**Problem description**
Find and copy every line in the records that includes the string "input".

Start of Source data

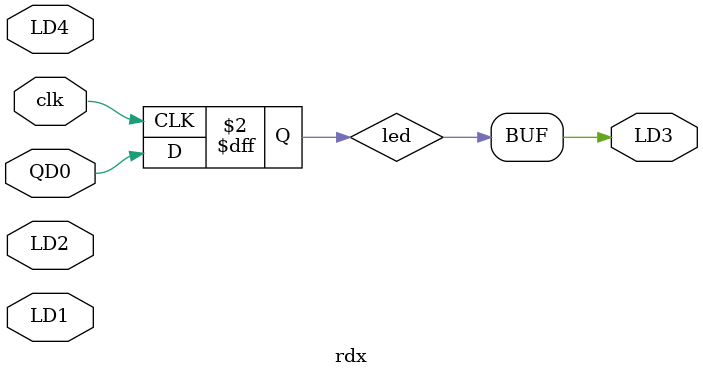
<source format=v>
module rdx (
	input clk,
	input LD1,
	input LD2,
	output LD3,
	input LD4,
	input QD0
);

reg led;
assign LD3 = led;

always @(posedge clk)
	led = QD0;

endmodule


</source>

End of Source data
Start of Source data

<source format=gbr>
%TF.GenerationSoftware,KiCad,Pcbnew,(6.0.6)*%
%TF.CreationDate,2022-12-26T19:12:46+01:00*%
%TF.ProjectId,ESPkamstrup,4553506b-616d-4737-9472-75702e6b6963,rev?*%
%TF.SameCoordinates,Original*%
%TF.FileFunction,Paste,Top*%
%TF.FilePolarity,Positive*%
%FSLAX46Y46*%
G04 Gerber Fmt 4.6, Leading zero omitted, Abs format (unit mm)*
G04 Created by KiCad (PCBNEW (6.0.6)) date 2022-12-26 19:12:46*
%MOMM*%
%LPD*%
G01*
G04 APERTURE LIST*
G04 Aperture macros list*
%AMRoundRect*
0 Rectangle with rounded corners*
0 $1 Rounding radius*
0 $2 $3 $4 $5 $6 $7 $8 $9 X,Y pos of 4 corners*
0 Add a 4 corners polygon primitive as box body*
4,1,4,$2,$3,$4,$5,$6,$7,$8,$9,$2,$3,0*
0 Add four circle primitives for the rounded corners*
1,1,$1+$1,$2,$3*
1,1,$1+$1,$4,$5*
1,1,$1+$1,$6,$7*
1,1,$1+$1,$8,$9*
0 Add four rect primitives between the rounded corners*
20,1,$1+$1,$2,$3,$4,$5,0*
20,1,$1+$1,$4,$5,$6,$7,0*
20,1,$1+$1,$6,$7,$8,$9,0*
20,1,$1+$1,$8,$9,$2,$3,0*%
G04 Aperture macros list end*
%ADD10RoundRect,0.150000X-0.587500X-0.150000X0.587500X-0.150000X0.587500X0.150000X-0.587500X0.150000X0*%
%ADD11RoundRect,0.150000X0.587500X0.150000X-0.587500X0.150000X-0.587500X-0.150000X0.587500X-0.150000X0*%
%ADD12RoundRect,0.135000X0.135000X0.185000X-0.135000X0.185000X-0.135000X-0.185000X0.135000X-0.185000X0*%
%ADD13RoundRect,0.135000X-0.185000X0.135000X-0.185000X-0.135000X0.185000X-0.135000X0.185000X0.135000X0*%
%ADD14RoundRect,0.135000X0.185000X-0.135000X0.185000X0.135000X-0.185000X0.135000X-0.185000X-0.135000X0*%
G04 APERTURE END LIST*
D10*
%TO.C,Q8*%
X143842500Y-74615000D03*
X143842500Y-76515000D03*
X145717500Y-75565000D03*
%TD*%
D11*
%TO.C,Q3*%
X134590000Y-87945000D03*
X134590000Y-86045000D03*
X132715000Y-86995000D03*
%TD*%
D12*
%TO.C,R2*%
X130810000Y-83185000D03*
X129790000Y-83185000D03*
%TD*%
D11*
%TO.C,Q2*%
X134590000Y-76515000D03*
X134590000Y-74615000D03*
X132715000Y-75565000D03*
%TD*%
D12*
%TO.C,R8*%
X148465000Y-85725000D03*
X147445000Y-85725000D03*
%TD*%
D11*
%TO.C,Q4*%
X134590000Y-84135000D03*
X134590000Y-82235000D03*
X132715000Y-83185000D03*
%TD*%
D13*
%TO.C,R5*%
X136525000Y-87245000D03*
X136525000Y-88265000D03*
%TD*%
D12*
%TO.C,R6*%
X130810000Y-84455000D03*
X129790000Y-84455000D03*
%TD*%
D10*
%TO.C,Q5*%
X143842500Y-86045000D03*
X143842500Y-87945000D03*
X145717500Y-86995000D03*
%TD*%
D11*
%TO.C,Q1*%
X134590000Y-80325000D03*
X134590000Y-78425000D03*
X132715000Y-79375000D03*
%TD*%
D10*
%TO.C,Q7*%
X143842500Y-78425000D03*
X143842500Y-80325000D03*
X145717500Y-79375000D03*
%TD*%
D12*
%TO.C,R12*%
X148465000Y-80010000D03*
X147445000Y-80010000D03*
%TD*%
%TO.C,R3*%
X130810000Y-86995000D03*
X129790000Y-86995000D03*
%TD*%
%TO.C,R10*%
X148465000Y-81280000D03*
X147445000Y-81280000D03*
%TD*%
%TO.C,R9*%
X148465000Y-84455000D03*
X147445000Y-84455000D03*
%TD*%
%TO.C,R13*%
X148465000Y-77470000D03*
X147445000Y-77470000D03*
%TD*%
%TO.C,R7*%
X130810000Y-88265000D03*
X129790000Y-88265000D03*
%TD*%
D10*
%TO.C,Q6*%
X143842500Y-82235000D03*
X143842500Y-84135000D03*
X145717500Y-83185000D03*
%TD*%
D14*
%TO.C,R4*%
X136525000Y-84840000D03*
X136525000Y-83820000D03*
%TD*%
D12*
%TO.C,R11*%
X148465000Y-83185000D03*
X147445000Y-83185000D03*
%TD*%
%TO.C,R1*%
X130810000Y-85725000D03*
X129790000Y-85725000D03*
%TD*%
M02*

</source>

End of Source data

**Task output**
	input clk,
	input LD1,
	input LD2,
	input LD4,
	input QD0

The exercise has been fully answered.